Rauchen statt spritzen. Das kam in den 1990er-Jahren unter Basler Jugendlichen auf: «Man nimmt eine Folie und kippt das Heroin darauf», beschrieb ein Süchtiger damals den neuartigen Konsum. Mit dem Feueranzünder heize man die Droge von unten auf. «Und dann zieht man sich die Dämpfe in die Nase.»
Das sei harmloser als spritzen, erzählte ein anderer junger Mann dem Regionaljournal Basel. «Ich habe Angst vor Spritzen, auch wegen des ganzen Blutes.» Heroin zu rauchen, sei weniger schlimm, als Heroin zu spritzen.
Passt auf eure Kinder auf!
Die Kioskfrau, die nahe der Drogenszene im Kleinbasel arbeitete, sah das ganz anders.

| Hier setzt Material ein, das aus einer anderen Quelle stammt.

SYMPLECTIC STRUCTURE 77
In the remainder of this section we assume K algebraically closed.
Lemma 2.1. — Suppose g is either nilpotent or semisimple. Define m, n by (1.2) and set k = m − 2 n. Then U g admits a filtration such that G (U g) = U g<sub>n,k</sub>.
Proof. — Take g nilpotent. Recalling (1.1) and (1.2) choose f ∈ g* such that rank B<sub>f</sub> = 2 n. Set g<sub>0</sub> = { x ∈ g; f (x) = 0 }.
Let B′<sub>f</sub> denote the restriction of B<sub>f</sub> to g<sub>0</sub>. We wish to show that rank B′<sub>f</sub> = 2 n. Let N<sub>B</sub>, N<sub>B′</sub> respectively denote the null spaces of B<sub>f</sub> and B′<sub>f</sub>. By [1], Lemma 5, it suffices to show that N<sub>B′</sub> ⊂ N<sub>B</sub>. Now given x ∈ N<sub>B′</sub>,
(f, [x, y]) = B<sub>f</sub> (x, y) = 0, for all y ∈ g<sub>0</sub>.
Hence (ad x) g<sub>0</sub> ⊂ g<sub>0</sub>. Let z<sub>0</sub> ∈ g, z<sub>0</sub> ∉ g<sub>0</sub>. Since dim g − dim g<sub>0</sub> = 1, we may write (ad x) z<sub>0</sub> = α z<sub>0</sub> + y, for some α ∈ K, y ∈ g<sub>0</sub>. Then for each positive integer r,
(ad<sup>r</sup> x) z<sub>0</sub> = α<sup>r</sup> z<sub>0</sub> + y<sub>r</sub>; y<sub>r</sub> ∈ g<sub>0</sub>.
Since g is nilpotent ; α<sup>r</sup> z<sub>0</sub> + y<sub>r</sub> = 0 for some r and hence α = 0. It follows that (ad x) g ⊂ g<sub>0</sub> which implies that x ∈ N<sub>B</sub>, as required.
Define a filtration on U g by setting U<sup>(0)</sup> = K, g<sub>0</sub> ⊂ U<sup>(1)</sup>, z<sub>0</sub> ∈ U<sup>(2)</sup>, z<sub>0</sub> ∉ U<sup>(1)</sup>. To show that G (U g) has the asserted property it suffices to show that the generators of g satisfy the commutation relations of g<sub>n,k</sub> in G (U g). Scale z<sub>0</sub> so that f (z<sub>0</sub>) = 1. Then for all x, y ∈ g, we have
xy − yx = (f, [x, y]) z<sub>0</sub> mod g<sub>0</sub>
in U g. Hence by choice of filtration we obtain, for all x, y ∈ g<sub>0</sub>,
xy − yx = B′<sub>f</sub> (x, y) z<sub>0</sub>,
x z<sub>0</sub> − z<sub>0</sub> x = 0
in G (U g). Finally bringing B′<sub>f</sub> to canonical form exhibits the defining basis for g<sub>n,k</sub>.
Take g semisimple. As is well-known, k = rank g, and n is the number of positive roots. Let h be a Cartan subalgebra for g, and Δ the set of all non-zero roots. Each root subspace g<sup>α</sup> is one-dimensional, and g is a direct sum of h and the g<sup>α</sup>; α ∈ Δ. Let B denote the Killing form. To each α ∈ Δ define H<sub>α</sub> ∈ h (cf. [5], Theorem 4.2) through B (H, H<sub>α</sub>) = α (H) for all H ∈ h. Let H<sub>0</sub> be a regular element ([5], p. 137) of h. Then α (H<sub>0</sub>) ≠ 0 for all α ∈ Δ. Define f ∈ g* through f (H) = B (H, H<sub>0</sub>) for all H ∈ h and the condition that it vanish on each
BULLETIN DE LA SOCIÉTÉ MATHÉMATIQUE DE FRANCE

Sie sehe 14-, 15- und 16-Jährige, die Heroin rauchten, sagte sie vor einigen Jahrzehnten am Radio. «Das macht mich manchmal so wütend, dass ich am liebsten auf dem Marktplatz stehen und Eltern schütteln würde», sagte Trudi Hartmann. «Passt auf eure Kinder auf!»
Vermeintliche Vorteile gegenüber dem Fixen
Einige Hundert Jugendliche hätten in den 1990er-Jahren in Basel angefangen, Heroin zu rauchen, sagt Thomas Kessler. Er war von 1991 bis 1998 Drogenbeauftragter von Basel-Stadt. Das Heroin sei damals billiger geworden. «Das konnten sich viele Jugendliche leisten.»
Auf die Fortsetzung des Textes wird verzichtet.